UNSANE (15) ***

Dir: Steven Soderbergh

With: Claire Foy, Juno Temple, Joshua Leonard

Runtime: 98 minutes

LONG may Steven Soderbergh’s boredom threshold stay as high as a gnat’s eye. The Erin Brockovich director, who can swing between a biopic of Che Guevara one year and a comedy about male strippers next, once said he was done making movies for the big screen, only to return with the charmer that was 2017’s Logan Lucky.

Now he is back again with another talking point picture, a psychological thriller shot on an iPhone over a couple of weeks. Starring Claire “the head that wears The Crown” Foy as a woman locked up in an asylum against her will, Unsane is a Gaslight for the smartphone era. Equal parts inspired and infuriating, it is a movie that makes it a point of principle to mess with the heads of viewers.

When we first meet Foy’s Sawyer Valentini (crazy name, but is she a crazy gal?) she is being brusque on the phone to a customer of her data analysis service. Next she is brushing off an advance from her sleazy boss, then it’s off on an internet date. A confident woman, in short.

But she ends the evening locked in her bathroom, panicking. Sawyer, it emerges, has only recently moved from Boston to Pennsylvania to escape the man who has been stalking her for two years.

Finding a counselling service, Sawyer goes along, talks about her distress, and signs up for what she thinks is a series of outpatient sessions.

In reality, she has involuntarily committed herself for 24 hours. Realising her error, she bargains, she pleads, she plays along in the hope of getting out as soon as possible, but as her nightmare goes from one day to seven and onwards still, she looks for a way to escape. Why is she being kept there? Who benefits from doing an Ingrid Bergman on her?

Soderbergh and his writing team of Jonathan Bernstein and James Greer (Just My Luck, The Spy Next Door) dispense answers early on, leaving the movie to stand or fall on the story as a whole. The tale is ridiculous, its ambition to do for America’s private healthcare system what the comedy horror Get Out did for racism far exceeding its writers’ abilities.

The story is not the point of Unsane, though. The real attractions here are Foy’s performance and how the film was shot.

Soderbergh is not the first to swap a camera for a camera phone. That distinction went to Sean Baker who made 2015’s Tangerine on iPhone 5s. Baker went on to helm the Oscar-nominated The Florida Project, so it was clearly good training.

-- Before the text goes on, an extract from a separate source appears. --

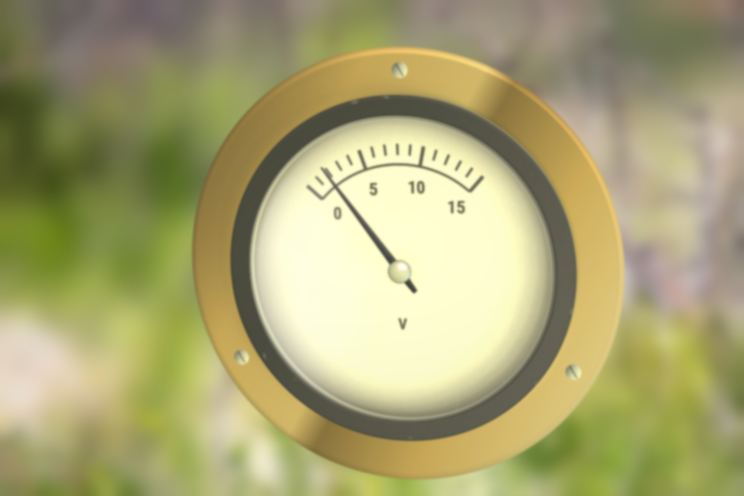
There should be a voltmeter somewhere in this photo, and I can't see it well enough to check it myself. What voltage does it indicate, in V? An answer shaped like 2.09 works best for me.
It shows 2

In both Tangerine (a comedy-drama about a prostitute out for revenge against an unfaithful partner) and Unsane, the shooting method suits the freewheeling, paranoia-fuelled madness on screen. When we see Foy out on the street, the scenes look snatched and covert, as if it was her stalker filming.

The gonzo production style (even extending to the camera knocking a table off balance at one point) plays into the anything goes/anything might happen, mood. As a way of making films, it would not work in most instances, despite what Soderbergh has said about how simple it was to do. One cannot imagine his earlier hits, Out of Sight, for example, or the Oceans series, looking too good if shot on iPhones. Not everyone, moreover, is as accomplished an editor and cinematographer as Soderbergh.

If the production method is a touch hit and miss, Foy’s performance is an out and out triumph. Though there are notable turns among the supporting cast (particularly Jay Pharoah as a fellow inmate), Foy dominates the movie, being in almost every scene. Throwing off her previous persona as the cool, rational, always polite Queen as if it was on fire, she creates a doozy of a character in Sawyer. Alternately vulnerable and manipulative, bullied and a bully, decent and demonic, the audience is kept guessing. Even as her character’s behaviour becomes ever more appalling, Foy still demands our sympathies because of the predicament she appears to be in.

It takes a brave actor to take the risk of being so horrible; perhaps it felt like a holiday after the strictures of The Crown. Whatever the reason, being a bad girl is a very good look on Foy.